Generalized Graph Transformer Variational Autoencoder
Siddhant Karki
TL;DR
The paper tackles link prediction on graphs by replacing traditional message passing with a Generalized Graph Transformer Variational Autoencoder (GGT-VAE) that uses Laplacian positional encodings and global self-attention to learn a probabilistic latent space. It demonstrates that transformer-based encoders can capture both local and global graph structure without neighborhood aggregation, achieving competitive ROC-AUC and AP on Planetoid datasets (Cora and Citeseer). Through qualitative attention maps and quantitative metrics like globality, the authors show how the model reasons over long-range relationships, with ablations confirming robust performance across reasonable hyperparameter ranges. The work highlights the potential of combining graph transformers with variational inference for scalable graph generation and link prediction, with future directions toward full graph generation, molecular design, and multimodal conditioning.
Abstract
Graph link prediction has long been a central problem in graph representation learning in both network analysis and generative modeling. Recent progress in deep learning has introduced increasingly sophisticated architectures for capturing relational dependencies within graph-structured data. In this work, we propose the Generalized Graph Transformer Variational Autoencoder (GGT-VAE).

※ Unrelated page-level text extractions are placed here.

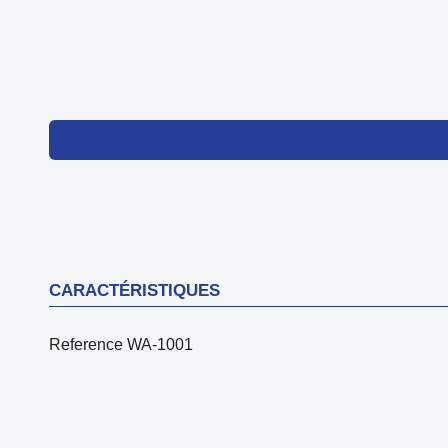
CARACTÉRISTIQUES
Reference
WA-1001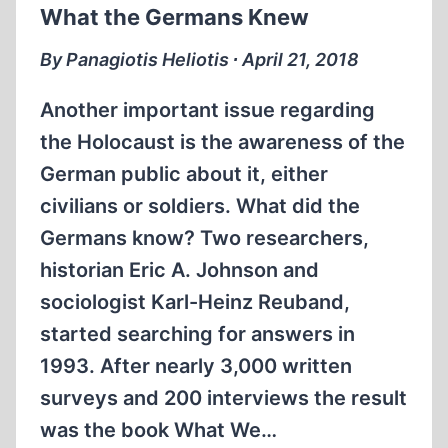
What the Germans Knew
By Panagiotis Heliotis ∙ April 21, 2018
Another important issue regarding
the Holocaust is the awareness of the
German public about it, either
civilians or soldiers. What did the
Germans know? Two researchers,
historian Eric A. Johnson and
sociologist Karl-Heinz Reuband,
started searching for answers in
1993. After nearly 3,000 written
surveys and 200 interviews the result
was the book What We…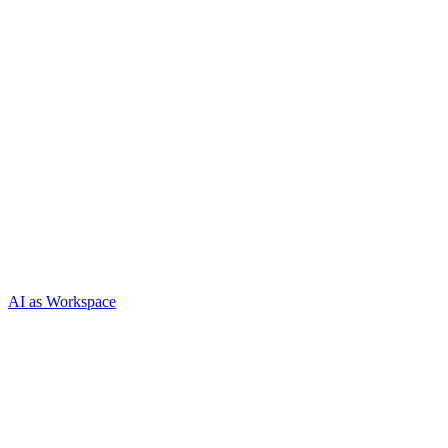
AI as Workspace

Our model integrates Generalized Graph Transformer Architecture with Variational Autoencoder framework for link prediction. Unlike prior GraphVAE, GCN, or GNN approaches, GGT-VAE leverages transformer style global self-attention mechanism along with laplacian positional encoding to model structural patterns across nodes into a latent space without relying on message passing. Experimental results on several benchmark datasets demonstrate that GGT-VAE consistently achieves above-baseline performance in terms of ROC-AUC and Average Precision. To the best of our knowledge, this is among the first studies to explore graph structure generation using a generalized graph transformer backbone in a variational framework.